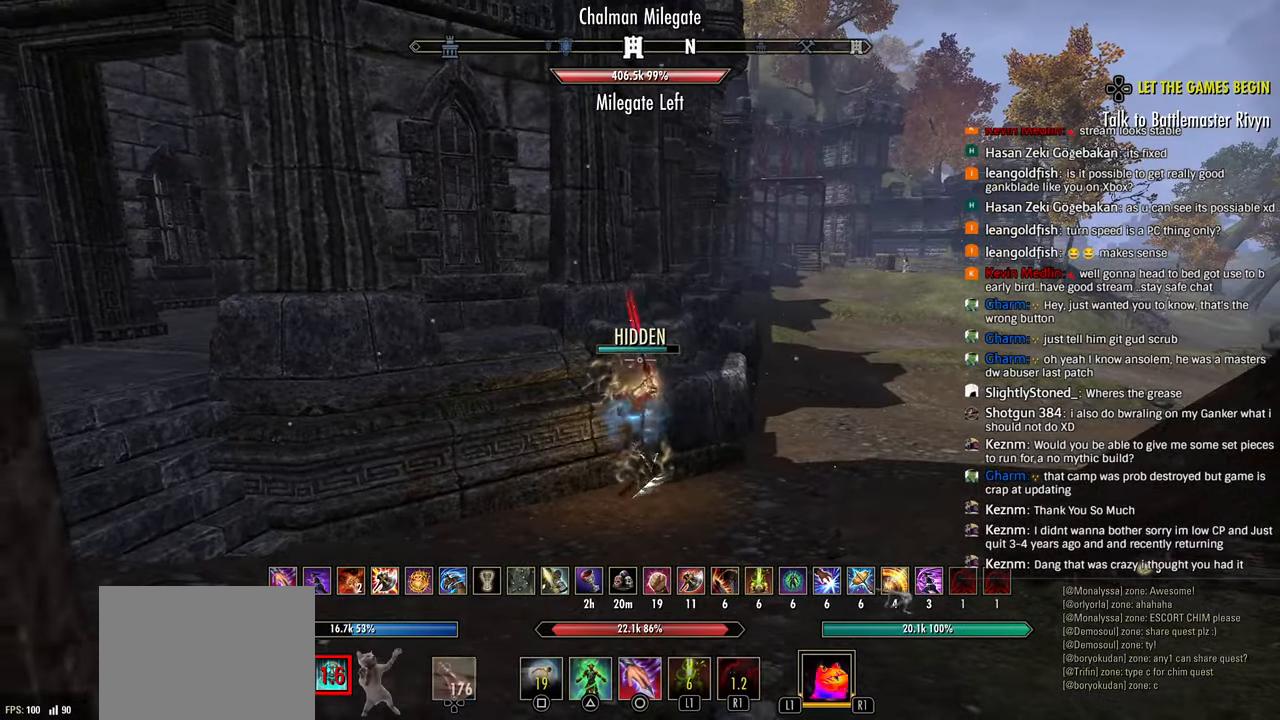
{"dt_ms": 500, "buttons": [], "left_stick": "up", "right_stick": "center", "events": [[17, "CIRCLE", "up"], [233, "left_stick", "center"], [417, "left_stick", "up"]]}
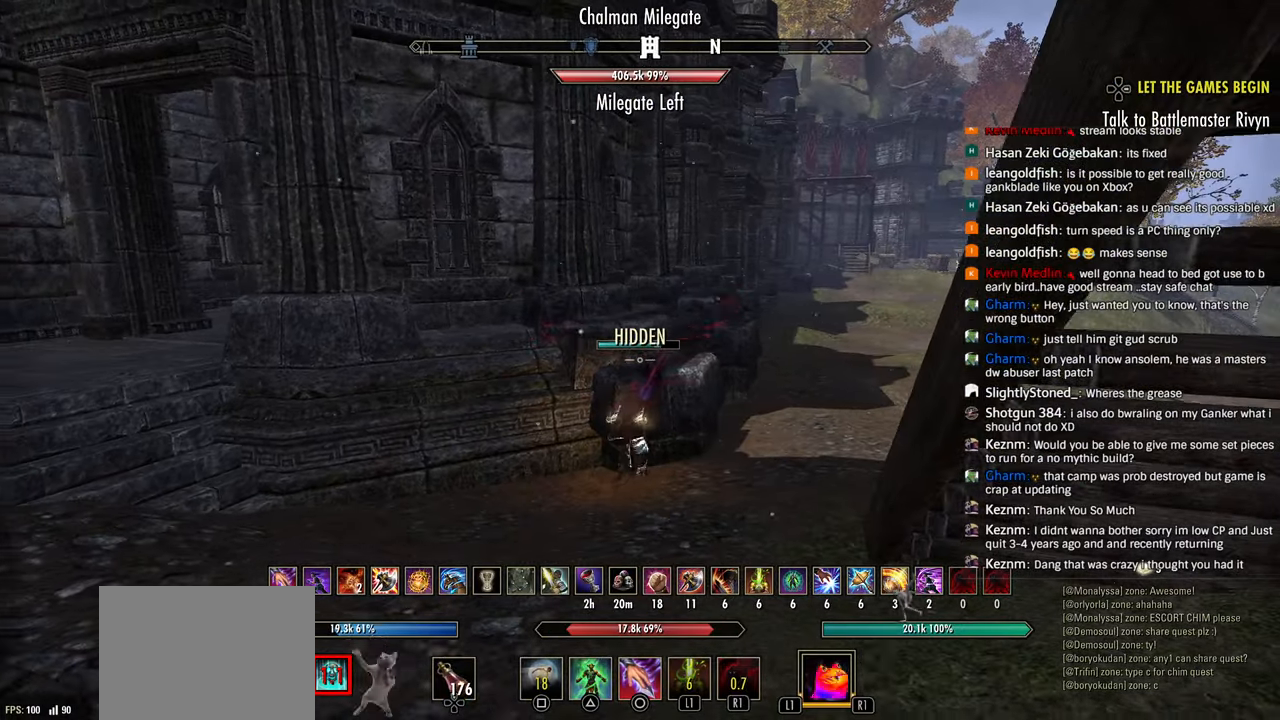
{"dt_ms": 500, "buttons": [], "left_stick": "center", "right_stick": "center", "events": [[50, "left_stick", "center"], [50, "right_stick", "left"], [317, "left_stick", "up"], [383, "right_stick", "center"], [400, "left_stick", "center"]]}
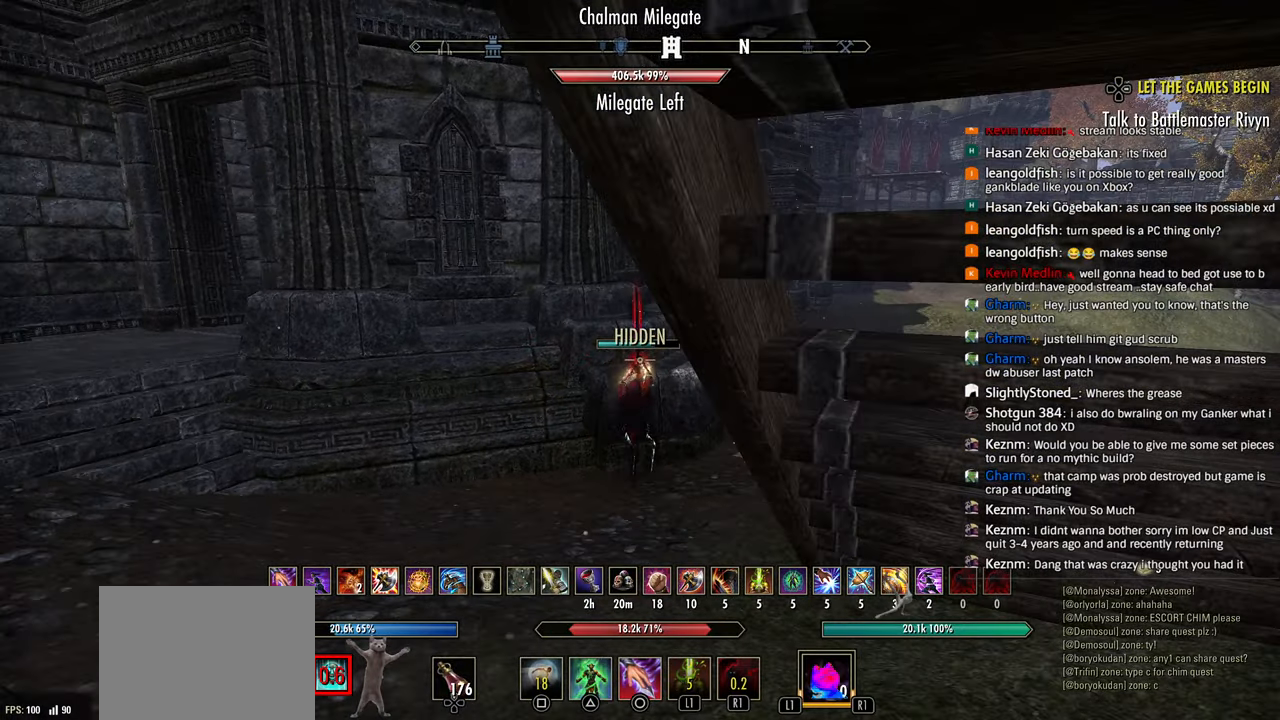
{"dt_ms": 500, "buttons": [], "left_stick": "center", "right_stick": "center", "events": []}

==

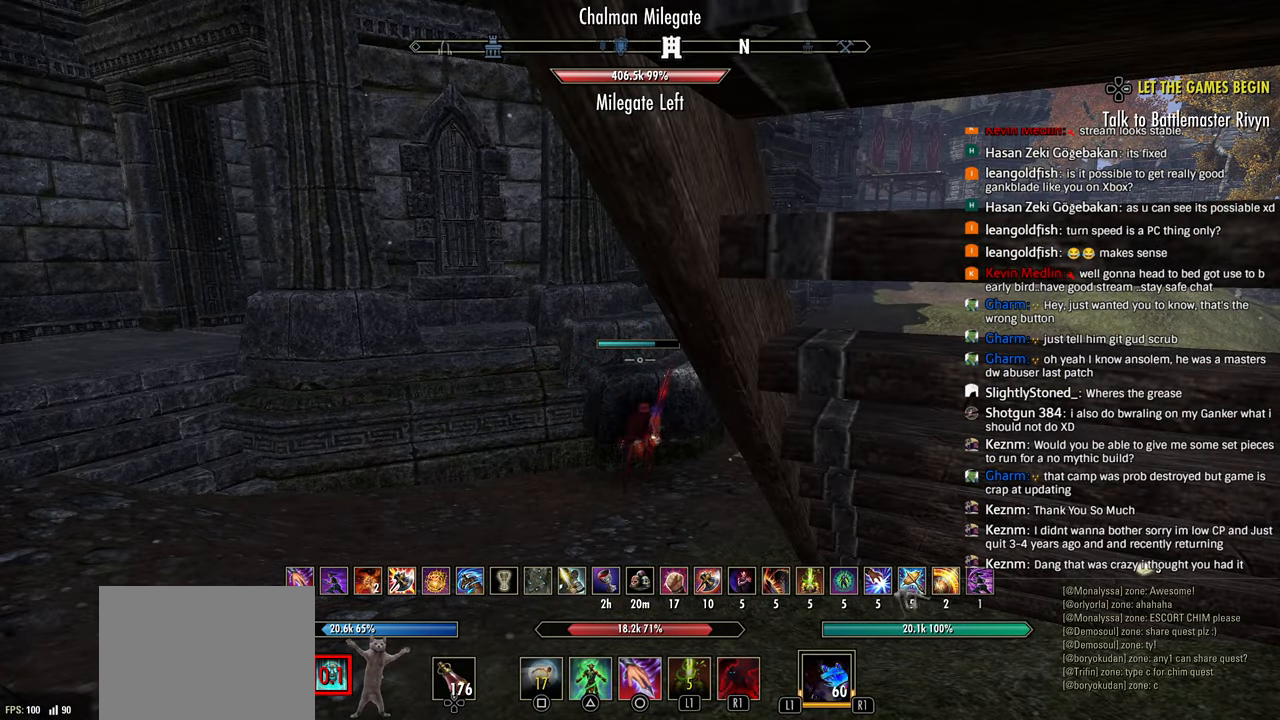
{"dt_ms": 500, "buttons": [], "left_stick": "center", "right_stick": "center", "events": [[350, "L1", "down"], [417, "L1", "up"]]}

==

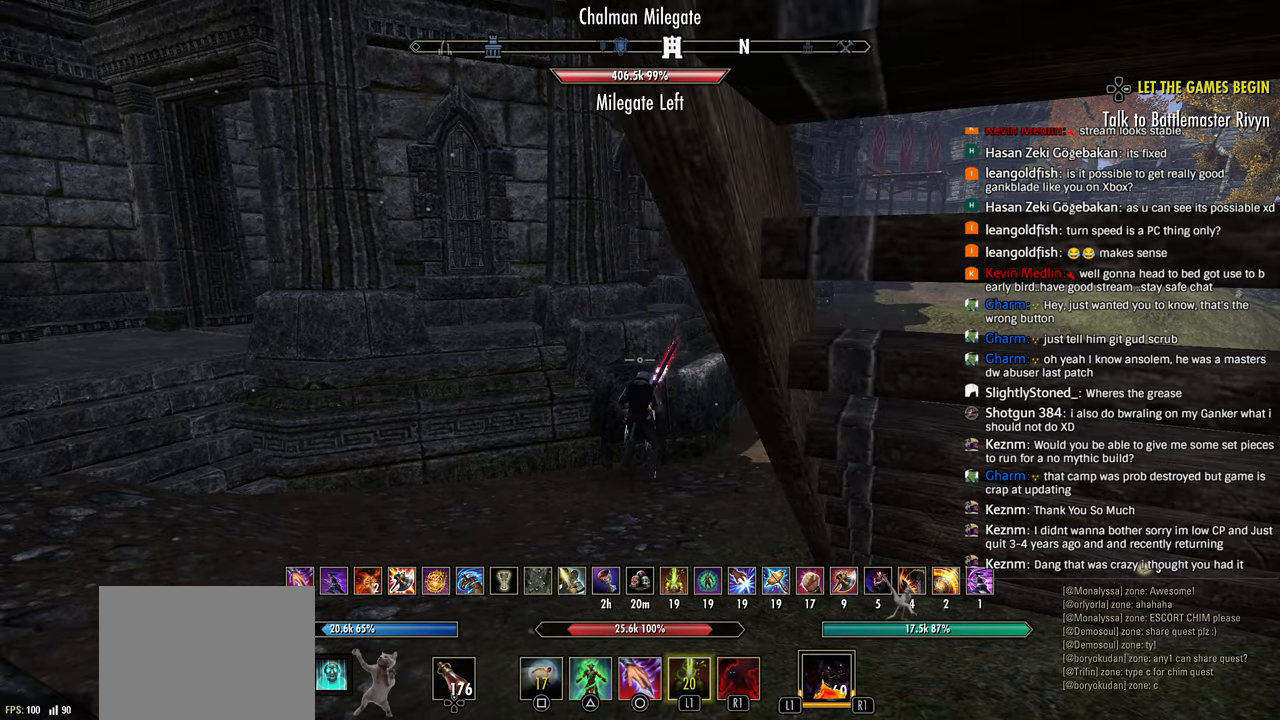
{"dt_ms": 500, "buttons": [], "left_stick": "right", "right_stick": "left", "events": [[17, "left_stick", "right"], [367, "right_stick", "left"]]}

— Task prompt —
Copy out every line from the material above in which the word "center" appears.

— Task output —
{"dt_ms": 500, "buttons": [], "left_stick": "up", "right_stick": "center", "events": [[17, "CIRCLE", "up"], [233, "left_stick", "center"], [417, "left_stick", "up"]]}
{"dt_ms": 500, "buttons": [], "left_stick": "center", "right_stick": "center", "events": [[50, "left_stick", "center"], [50, "right_stick", "left"], [317, "left_stick", "up"], [383, "right_stick", "center"], [400, "left_stick", "center"]]}
{"dt_ms": 500, "buttons": [], "left_stick": "center", "right_stick": "center", "events": []}
{"dt_ms": 500, "buttons": [], "left_stick": "center", "right_stick": "center", "events": [[350, "L1", "down"], [417, "L1", "up"]]}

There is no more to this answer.